**Written task**
Report back every line of the entries that contains "where", exactly as written.
[Record extracts — start]
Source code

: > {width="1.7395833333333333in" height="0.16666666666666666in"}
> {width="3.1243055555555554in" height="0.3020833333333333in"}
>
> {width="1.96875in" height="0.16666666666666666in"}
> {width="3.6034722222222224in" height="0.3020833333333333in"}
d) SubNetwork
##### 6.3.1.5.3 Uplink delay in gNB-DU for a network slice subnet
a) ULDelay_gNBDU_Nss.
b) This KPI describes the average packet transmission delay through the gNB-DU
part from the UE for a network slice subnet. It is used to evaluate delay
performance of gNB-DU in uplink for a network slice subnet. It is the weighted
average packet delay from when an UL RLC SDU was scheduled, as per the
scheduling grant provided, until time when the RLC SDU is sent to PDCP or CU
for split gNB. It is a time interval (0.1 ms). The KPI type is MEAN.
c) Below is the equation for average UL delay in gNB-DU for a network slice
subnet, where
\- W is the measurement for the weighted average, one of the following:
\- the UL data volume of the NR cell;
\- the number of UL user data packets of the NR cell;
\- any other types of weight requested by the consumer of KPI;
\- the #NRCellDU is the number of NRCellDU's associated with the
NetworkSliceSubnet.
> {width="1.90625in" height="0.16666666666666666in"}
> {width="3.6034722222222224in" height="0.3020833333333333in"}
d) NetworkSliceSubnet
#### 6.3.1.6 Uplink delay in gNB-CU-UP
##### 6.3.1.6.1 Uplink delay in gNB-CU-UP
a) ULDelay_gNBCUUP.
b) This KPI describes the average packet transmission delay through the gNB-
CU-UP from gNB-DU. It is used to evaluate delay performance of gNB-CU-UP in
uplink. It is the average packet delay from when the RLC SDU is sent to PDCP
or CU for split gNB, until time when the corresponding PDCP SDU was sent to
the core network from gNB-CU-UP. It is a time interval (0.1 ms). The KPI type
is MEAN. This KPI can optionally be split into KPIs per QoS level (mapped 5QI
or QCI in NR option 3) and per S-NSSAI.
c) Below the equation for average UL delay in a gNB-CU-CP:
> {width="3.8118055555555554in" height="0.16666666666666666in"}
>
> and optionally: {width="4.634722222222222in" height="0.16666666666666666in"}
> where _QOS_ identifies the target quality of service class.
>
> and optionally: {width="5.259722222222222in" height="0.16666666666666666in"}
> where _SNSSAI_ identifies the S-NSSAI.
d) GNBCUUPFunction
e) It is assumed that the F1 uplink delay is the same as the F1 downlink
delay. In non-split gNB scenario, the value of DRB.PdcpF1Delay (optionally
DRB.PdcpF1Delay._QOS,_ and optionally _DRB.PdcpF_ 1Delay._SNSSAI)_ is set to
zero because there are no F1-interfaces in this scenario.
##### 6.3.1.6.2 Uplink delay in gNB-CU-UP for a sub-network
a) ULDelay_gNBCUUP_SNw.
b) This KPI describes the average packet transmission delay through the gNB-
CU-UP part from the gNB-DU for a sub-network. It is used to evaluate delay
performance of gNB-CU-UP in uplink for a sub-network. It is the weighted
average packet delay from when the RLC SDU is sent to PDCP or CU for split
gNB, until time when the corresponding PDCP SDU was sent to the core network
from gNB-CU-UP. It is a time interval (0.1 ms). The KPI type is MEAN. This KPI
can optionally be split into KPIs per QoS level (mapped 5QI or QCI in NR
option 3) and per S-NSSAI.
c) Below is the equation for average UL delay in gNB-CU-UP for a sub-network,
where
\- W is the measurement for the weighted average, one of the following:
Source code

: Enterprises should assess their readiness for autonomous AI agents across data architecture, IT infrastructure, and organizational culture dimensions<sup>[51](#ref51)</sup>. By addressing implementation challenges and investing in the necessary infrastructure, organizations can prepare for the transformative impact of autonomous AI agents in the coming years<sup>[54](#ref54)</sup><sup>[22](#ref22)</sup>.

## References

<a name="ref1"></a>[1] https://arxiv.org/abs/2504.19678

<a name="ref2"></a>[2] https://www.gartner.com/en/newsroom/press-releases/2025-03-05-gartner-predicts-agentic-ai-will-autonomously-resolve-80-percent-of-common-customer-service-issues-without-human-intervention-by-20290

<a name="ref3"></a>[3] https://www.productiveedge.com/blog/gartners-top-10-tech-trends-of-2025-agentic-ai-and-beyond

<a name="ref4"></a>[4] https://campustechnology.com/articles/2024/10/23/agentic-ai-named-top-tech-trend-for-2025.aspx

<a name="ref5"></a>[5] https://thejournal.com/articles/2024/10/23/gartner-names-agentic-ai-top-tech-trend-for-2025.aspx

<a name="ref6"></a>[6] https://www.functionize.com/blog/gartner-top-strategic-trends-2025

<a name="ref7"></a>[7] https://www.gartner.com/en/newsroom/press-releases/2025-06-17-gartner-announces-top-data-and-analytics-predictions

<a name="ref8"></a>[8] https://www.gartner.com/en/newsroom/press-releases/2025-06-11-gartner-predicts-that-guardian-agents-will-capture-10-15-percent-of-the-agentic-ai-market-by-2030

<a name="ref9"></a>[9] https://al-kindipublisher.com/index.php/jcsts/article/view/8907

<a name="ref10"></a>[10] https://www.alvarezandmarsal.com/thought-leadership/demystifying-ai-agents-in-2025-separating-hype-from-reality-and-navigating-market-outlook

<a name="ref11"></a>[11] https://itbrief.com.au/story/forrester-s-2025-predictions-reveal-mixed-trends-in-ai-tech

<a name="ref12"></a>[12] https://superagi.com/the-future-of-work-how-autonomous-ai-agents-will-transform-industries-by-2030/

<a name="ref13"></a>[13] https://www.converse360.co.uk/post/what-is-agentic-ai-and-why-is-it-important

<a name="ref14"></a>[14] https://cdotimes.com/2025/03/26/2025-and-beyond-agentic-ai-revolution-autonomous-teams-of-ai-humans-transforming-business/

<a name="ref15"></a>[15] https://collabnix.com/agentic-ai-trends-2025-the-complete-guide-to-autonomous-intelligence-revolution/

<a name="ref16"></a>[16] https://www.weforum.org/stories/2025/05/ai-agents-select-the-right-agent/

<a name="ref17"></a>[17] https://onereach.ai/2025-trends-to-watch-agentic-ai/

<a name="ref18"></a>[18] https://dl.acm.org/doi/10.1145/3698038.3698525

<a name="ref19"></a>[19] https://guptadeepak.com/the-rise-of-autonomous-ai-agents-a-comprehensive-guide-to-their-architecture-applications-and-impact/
[Record extracts — finish]
**Response area**
subnet, where
> where _QOS_ identifies the target quality of service class.
> where _SNSSAI_ identifies the S-NSSAI.
where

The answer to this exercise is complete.